Cottonwood, including the Cottonwood Ranch and Cottonwood House, is an unincorporated settlement in the North Cariboo region of the Central Interior of British Columbia, Canada. Originally a ranch, it is located in the northern Cariboo Plateau, 8 km northwest of Coldspring House. It is at the confluence of the Swift River and Lightning Creek, which is the beginning of the Cottonwood River. Lightning Creek was one of the more famous gold-bearing creeks of the Cariboo Gold Rush.

==Cottonwood House Historic Site==
Cottonwood House Historic Site is a store, museum and heritage property located on the right bank of the Cottonwood River, adjacent to the highway from Quesnel to Wells and Barkerville, which was the "capital" of the Cariboo Gold Rush.
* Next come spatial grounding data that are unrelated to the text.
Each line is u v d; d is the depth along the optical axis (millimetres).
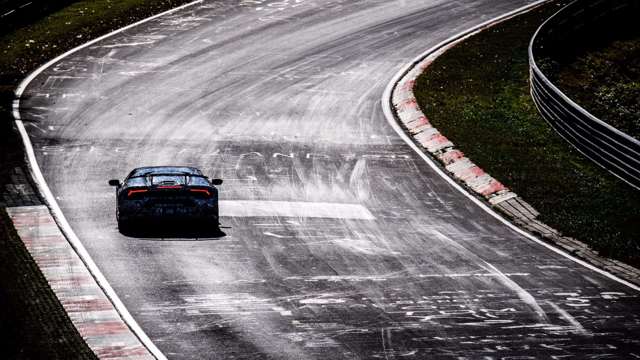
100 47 137250
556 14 142500
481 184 90000
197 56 135250
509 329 55344
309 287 61438
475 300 60469
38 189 82000
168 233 71875
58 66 127250
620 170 93062
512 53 140875
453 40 147875
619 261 72125
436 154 99500
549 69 132250
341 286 61938
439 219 79938
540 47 135875
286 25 153375
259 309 56875
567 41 146625
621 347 53062
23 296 56594
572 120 102875
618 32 157125
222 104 114750
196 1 166125
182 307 56594
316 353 50219
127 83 121562
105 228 72188
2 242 67000
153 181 71062
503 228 78562
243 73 128500
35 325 52125
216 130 104500
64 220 73812
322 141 102438
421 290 61969
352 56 138375
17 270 61281
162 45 139875
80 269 62375
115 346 49906
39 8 150250
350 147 100750
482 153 98625
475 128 108188
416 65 135000
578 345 53125
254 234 72750
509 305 59844
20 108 108750
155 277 61781
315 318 55781
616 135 93312
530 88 123688
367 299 59625
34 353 48094
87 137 99625
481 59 137750
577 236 76875
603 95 129625
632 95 131500
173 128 104562
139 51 136375
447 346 52062
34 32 142500
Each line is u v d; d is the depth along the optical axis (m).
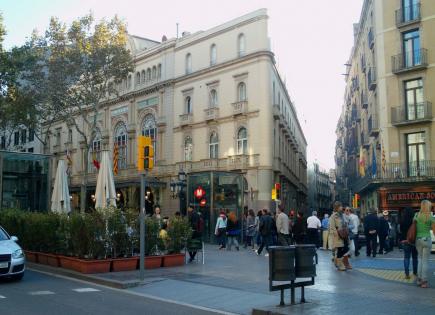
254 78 37.78
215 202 30.77
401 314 8.17
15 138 55.66
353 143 51.47
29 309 9.20
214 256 19.84
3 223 20.05
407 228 12.62
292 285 9.29
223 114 39.59
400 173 31.31
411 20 31.48
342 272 14.09
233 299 10.34
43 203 24.66
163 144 44.31
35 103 35.53
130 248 15.41
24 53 32.47
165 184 43.34
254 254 20.88
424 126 30.70
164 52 44.94
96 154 52.88
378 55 33.34
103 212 15.16
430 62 30.59
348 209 19.52
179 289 11.72
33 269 16.12
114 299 10.51
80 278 13.80
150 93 46.16
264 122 37.03
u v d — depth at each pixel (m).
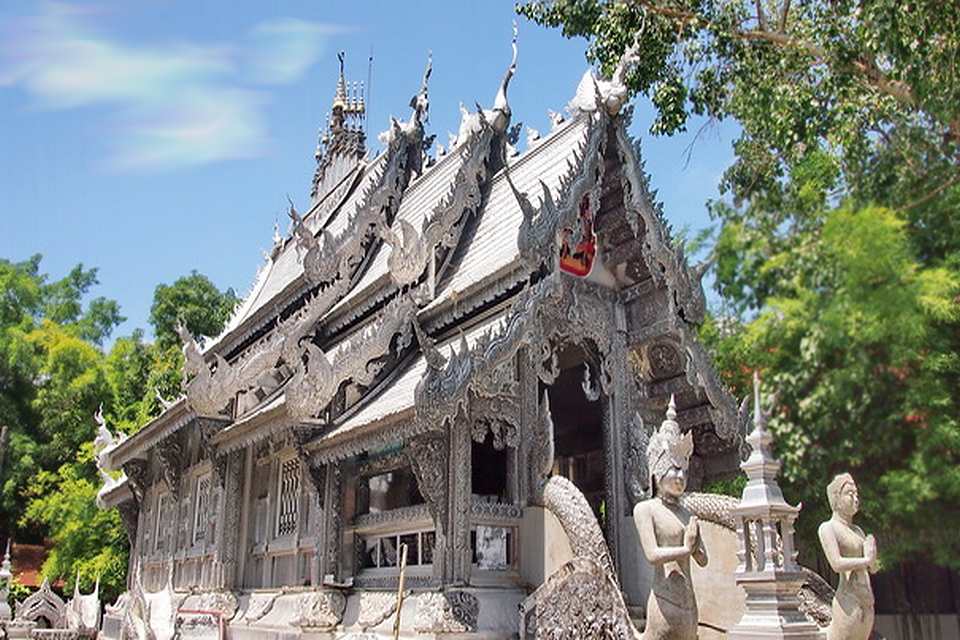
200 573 18.28
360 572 13.41
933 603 11.32
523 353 12.41
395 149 18.88
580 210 12.86
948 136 8.27
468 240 14.88
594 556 10.48
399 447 12.80
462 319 13.52
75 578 36.19
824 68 11.80
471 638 10.88
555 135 14.75
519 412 12.20
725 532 11.48
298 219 16.16
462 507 11.45
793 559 8.09
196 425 18.53
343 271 16.67
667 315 13.21
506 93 16.38
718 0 14.11
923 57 9.44
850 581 7.83
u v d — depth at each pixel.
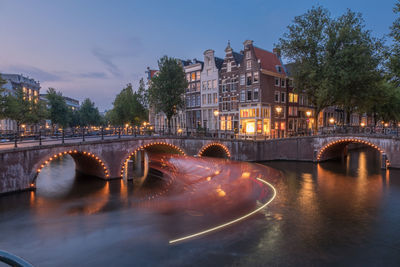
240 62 43.00
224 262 9.23
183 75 42.66
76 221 13.31
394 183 21.30
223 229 12.00
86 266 9.07
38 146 19.06
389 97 35.16
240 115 41.44
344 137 30.25
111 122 63.09
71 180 23.41
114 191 19.56
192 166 25.06
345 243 10.74
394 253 9.96
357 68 29.25
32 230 12.21
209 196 17.05
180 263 9.17
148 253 9.88
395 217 13.69
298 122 46.50
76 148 21.00
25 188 18.78
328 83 29.23
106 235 11.52
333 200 16.64
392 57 23.33
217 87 44.94
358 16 31.02
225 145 31.55
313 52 32.16
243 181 20.53
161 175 26.47
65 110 60.09
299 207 15.23
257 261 9.30
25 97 48.50
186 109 50.25
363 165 30.73
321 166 30.05
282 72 43.50
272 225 12.50
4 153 17.44
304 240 10.98
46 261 9.45
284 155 34.84
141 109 53.44
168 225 12.52
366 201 16.45
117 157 23.48
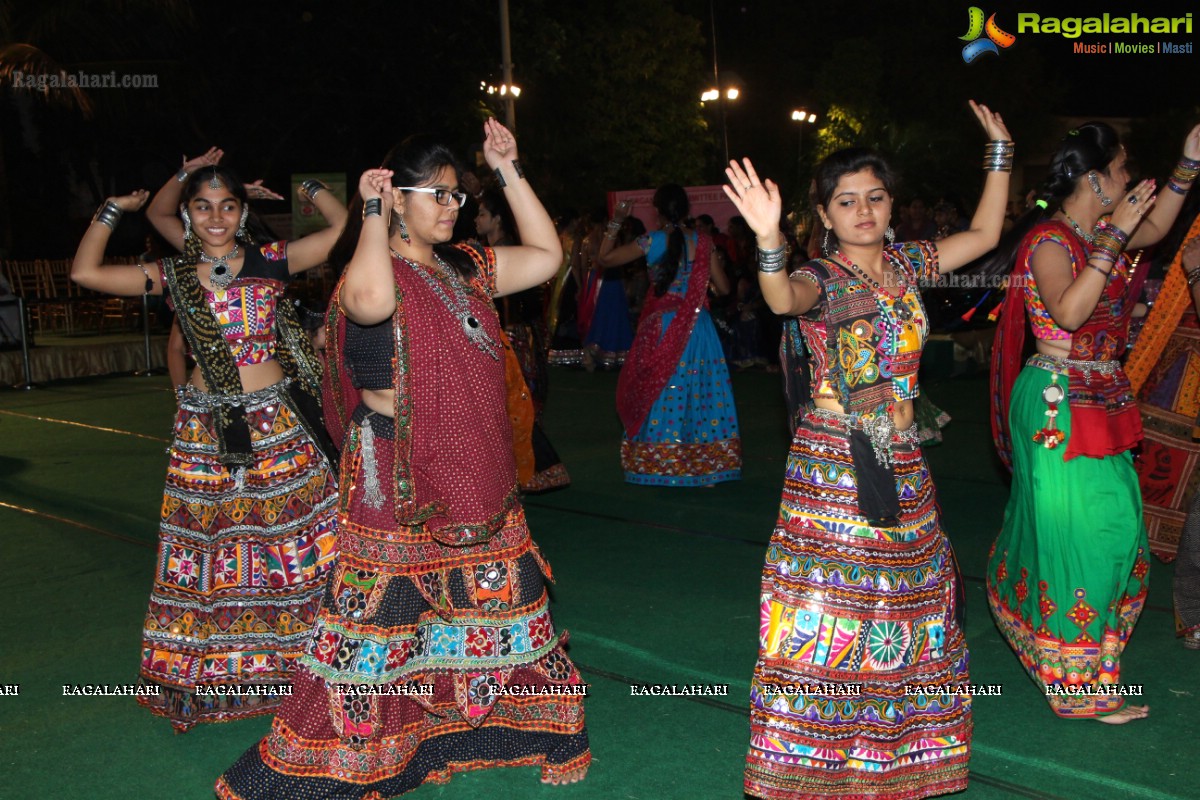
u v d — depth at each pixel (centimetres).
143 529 619
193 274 370
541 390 670
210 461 368
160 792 331
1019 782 327
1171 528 506
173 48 1625
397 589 305
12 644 449
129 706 392
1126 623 381
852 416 294
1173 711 372
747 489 691
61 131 1748
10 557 569
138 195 384
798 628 294
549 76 2356
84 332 1609
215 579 371
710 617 466
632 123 2577
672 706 382
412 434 296
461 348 300
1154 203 377
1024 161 3061
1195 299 427
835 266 300
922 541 300
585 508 650
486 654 314
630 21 2520
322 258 387
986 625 457
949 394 1023
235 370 369
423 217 302
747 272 1253
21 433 932
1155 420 506
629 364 699
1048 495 367
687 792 325
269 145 1808
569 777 332
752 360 1240
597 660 423
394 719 311
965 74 2970
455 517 299
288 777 304
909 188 2730
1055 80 3106
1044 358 374
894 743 296
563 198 2431
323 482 378
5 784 336
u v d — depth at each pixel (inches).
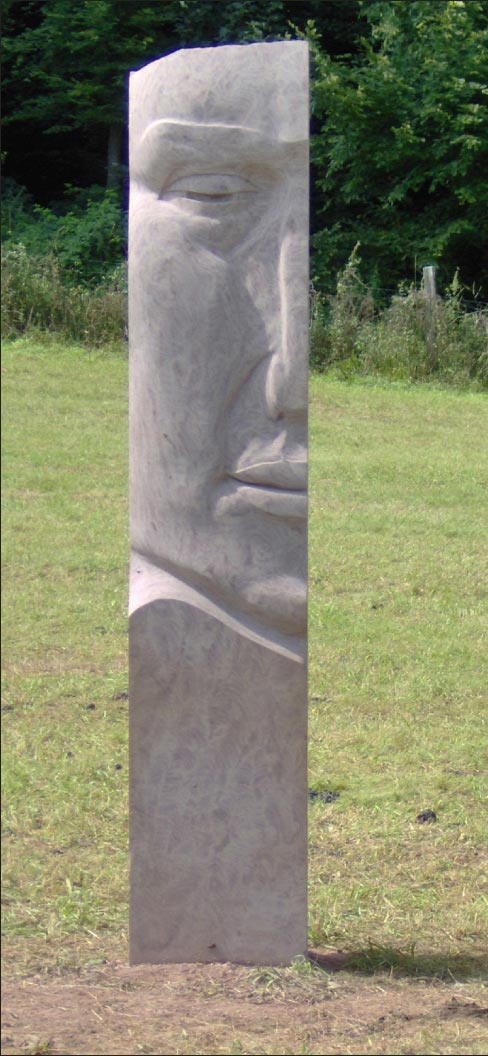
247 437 107.8
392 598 238.2
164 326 106.4
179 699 108.3
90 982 106.0
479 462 346.3
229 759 108.7
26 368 373.7
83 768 157.3
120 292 441.7
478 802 156.7
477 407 424.8
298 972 109.3
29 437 306.8
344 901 130.2
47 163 590.2
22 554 234.1
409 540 275.4
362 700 188.1
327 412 400.2
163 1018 98.4
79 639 204.4
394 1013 103.0
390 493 312.8
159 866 109.8
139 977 107.6
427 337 467.5
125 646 203.3
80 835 140.8
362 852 141.9
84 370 382.3
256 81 104.3
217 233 105.7
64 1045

The route of the highway is nearly identical to that of the Cariboo Wagon Road, which ran from Yale at the foot of the Fraser Canyon and the head of steamboat navigation on the Fraser to Barkerville. Cottonwood House was the last major roadhouse on the route before its terminus at Barkerville, although Coldspring House and Beaver Pass House are just further along the route. Its provincial park status was cancelled by Order in Council in 1999, but it remains a provincial heritage property.

==Cottonwood Scandal==
Land dealings by Chief Justice Matthew Baillie Begbie in the area of Cottonwood became the focus of a scandal in the later 19th Century. Begbie denied any impropriety and papers relating to the scandal were all destroyed.